== Task statement ==
Gather every line below where "without" appears.

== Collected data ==
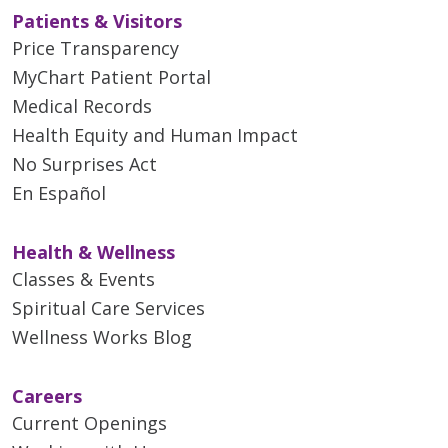
Patients & Visitors
Price Transparency
MyChart Patient Portal
Medical Records
Health Equity and Human Impact
No Surprises Act
En Español
Health & Wellness
Classes & Events
Spiritual Care Services
Wellness Works Blog
Careers
Current Openings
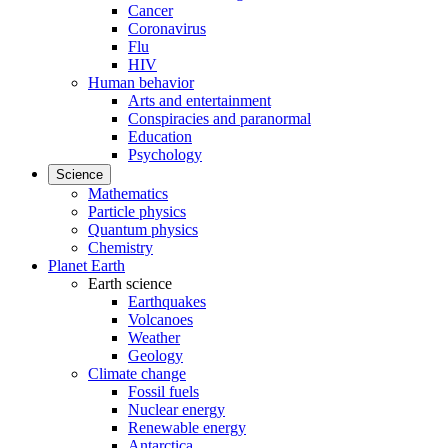
Cancer
Coronavirus
Flu
HIV
Human behavior
Arts and entertainment
Conspiracies and paranormal
Education
Psychology
Science
Mathematics
Particle physics
Quantum physics
Chemistry
Planet Earth
Earth science
Earthquakes
Volcanoes
Weather
Geology
Climate change
Fossil fuels
Nuclear energy
Renewable energy
Antarctica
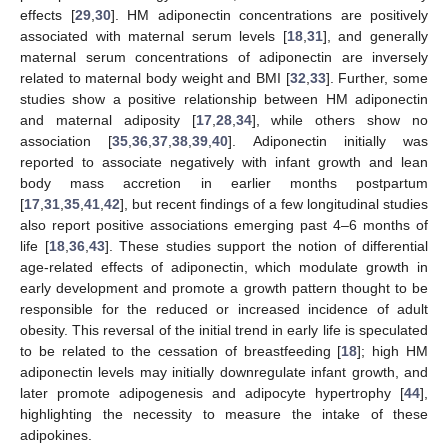
effects [
29
,
30
]. HM adiponectin concentrations are positively
associated with maternal serum levels [
18
,
31
], and generally
maternal serum concentrations of adiponectin are inversely
related to maternal body weight and BMI [
32
,
33
]. Further, some
studies show a positive relationship between HM adiponectin
and maternal adiposity [
17
,
28
,
34
], while others show no
association [
35
,
36
,
37
,
38
,
39
,
40
]. Adiponectin initially was
reported to associate negatively with infant growth and lean
body mass accretion in earlier months postpartum
[
17
,
31
,
35
,
41
,
42
], but recent findings of a few longitudinal studies
also report positive associations emerging past 4–6 months of
life [
18
,
36
,
43
]. These studies support the notion of differential
age-related effects of adiponectin, which modulate growth in
early development and promote a growth pattern thought to be
responsible for the reduced or increased incidence of adult
obesity. This reversal of the initial trend in early life is speculated
to be related to the cessation of breastfeeding [
18
]; high HM
adiponectin levels may initially downregulate infant growth, and
later promote adipogenesis and adipocyte hypertrophy [
44
],
highlighting the necessity to measure the intake of these
adipokines.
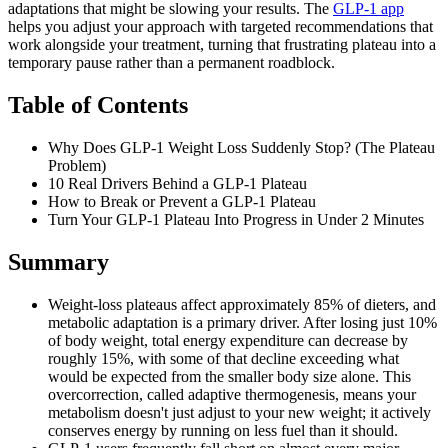
adaptations that might be slowing your results. The
GLP-1 app
helps you adjust your approach with targeted recommendations that
work alongside your treatment, turning that frustrating plateau into a
temporary pause rather than a permanent roadblock.
Table of Contents
Why Does GLP-1 Weight Loss Suddenly Stop? (The Plateau
Problem)
10 Real Drivers Behind a GLP-1 Plateau
How to Break or Prevent a GLP-1 Plateau
Turn Your GLP-1 Plateau Into Progress in Under 2 Minutes
Summary
Weight-loss plateaus affect approximately 85% of dieters, and
metabolic adaptation is a primary driver. After losing just 10%
of body weight, total energy expenditure can decrease by
roughly 15%, with some of that decline exceeding what
would be expected from the smaller body size alone. This
overcorrection, called adaptive thermogenesis, means your
metabolism doesn't just adjust to your new weight; it actively
conserves energy by running on less fuel than it should.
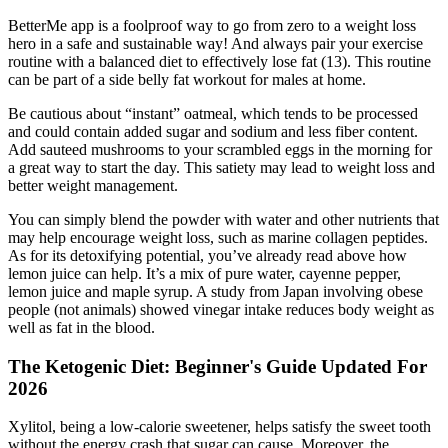
BetterMe app is a foolproof way to go from zero to a weight loss
hero in a safe and sustainable way! And always pair your exercise
routine with a balanced diet to effectively lose fat (13). This routine
can be part of a side belly fat workout for males at home.
Be cautious about “instant” oatmeal, which tends to be processed
and could contain added sugar and sodium and less fiber content.
Add sauteed mushrooms to your scrambled eggs in the morning for
a great way to start the day. This satiety may lead to weight loss and
better weight management.
You can simply blend the powder with water and other nutrients that
may help encourage weight loss, such as marine collagen peptides.
As for its detoxifying potential, you’ve already read above how
lemon juice can help. It’s a mix of pure water, cayenne pepper,
lemon juice and maple syrup. A study from Japan involving obese
people (not animals) showed vinegar intake reduces body weight as
well as fat in the blood.
The Ketogenic Diet: Beginner's Guide Updated For
2026
Xylitol, being a low-calorie sweetener, helps satisfy the sweet tooth
without the energy crash that sugar can cause. Moreover, the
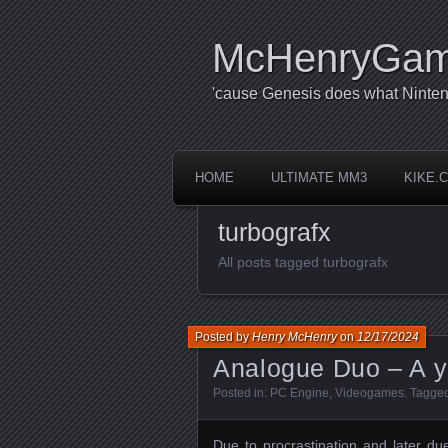
McHenryGa
'cause Genesis does what Ninten
HOME
ULTIMATE MM3
KIKE.
turbografx
All posts tagged turbografx
Posted by
Henry McHenry
on
12/17/2024
Analogue Duo – A ye
Posted in:
PC Engine
,
Videogames
. Tagge
Due to procrastination and later du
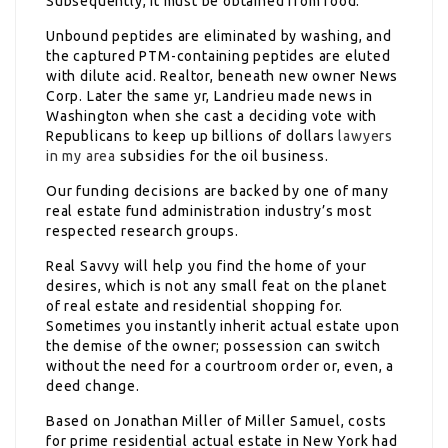
Subsequently, it must be obtained from food.
Unbound peptides are eliminated by washing, and
the captured PTM-containing peptides are eluted
with dilute acid. Realtor, beneath new owner News
Corp. Later the same yr, Landrieu made news in
Washington when she cast a deciding vote with
Republicans to keep up billions of dollars
lawyers
in my area
subsidies for the oil business.
Our funding decisions are backed by one of many
real estate fund administration industry’s most
respected research groups.
Real Savvy will help you find the home of your
desires, which is not any small feat on the planet
of real estate and residential shopping for.
Sometimes you instantly inherit actual estate upon
the demise of the owner; possession can switch
without the need for a courtroom order or, even, a
deed change.
Based on Jonathan Miller of Miller Samuel, costs
for prime residential actual estate in New York had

== Solution to this exercise ==
without the energy crash that sugar can cause. Moreover, the
without the need for a courtroom order or, even, a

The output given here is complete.